◆ What is being asked
Below are some records: retype them all exactly, but not the pictures.

◆ Supplied information
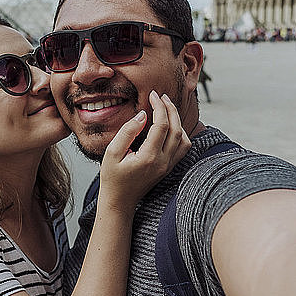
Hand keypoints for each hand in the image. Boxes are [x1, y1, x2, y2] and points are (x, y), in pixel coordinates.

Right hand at [98, 90, 191, 214]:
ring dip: (177, 120)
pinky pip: (183, 147)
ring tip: (167, 107)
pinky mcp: (169, 168)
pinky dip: (180, 132)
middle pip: (176, 129)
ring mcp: (168, 166)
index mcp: (149, 157)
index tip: (152, 95)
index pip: (161, 125)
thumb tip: (143, 115)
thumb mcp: (112, 153)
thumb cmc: (112, 177)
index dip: (159, 106)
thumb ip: (127, 132)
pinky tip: (171, 124)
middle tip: (161, 96)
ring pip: (184, 138)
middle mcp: (163, 162)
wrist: (120, 201)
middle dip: (170, 109)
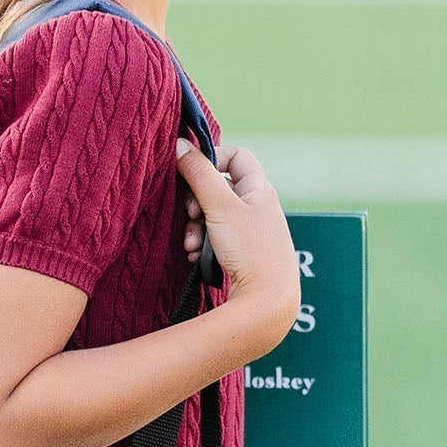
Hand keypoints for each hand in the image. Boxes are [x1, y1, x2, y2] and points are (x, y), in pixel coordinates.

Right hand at [175, 136, 300, 348]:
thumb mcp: (220, 206)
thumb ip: (198, 173)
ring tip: (191, 243)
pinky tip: (196, 257)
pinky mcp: (242, 254)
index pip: (236, 156)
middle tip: (190, 213)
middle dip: (196, 201)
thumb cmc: (251, 251)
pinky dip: (201, 244)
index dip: (212, 158)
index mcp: (260, 190)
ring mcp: (251, 232)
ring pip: (213, 217)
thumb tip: (180, 144)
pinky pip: (215, 240)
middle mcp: (258, 208)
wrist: (267, 302)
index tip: (191, 172)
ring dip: (195, 226)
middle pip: (219, 188)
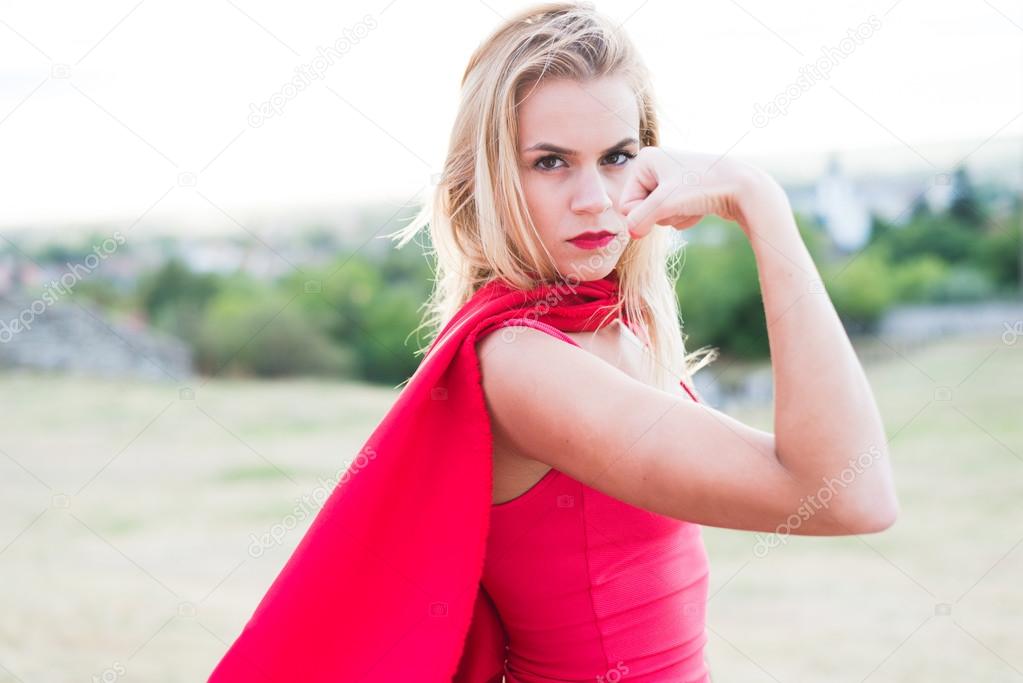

◆ The completed task
Hand keypoints for each hand in the image. Boxes are [x1, y1, x2, y2] and points are (x, y), in pixel coordinates.

Right hand at [98, 90, 191, 214]:
ring dip: (177, 120)
pinky pip: (183, 147)
ring tip: (167, 107)
pinky mcp: (169, 168)
pinky dip: (180, 132)
middle pip: (176, 129)
ring mcp: (168, 166)
index mcp: (149, 157)
index tip: (152, 95)
index pip: (161, 125)
thumb tip: (143, 115)
thumb mcp: (112, 153)
thumb cmc: (112, 177)
index dip: (159, 106)
thumb ip: (127, 132)
pinky tip: (171, 124)
middle tip: (161, 96)
ring pip: (184, 138)
middle mcp: (163, 162)
wrist: (120, 201)
middle dip: (170, 109)
Hand keypoints for each hand in the image. Boxes are [x1, y1, x2, y2] and points are (x, y), in pixel coordinates.

Right hand at [175, 136, 300, 348]:
thumb mcp: (220, 206)
thumb ip: (198, 173)
ring tip: (191, 243)
pinky tip: (196, 257)
pinky mcp: (242, 254)
index pip: (236, 156)
middle tip: (190, 213)
middle dip: (196, 201)
thumb cmc: (251, 251)
pinky dip: (201, 244)
index dip: (212, 158)
index mcp: (260, 190)
ring mcp: (251, 232)
ring pip: (213, 217)
thumb tip: (180, 144)
pinky pip: (215, 240)
middle mcp: (258, 208)
wrist: (267, 302)
index tip: (191, 172)
ring dip: (195, 226)
middle pip: (219, 188)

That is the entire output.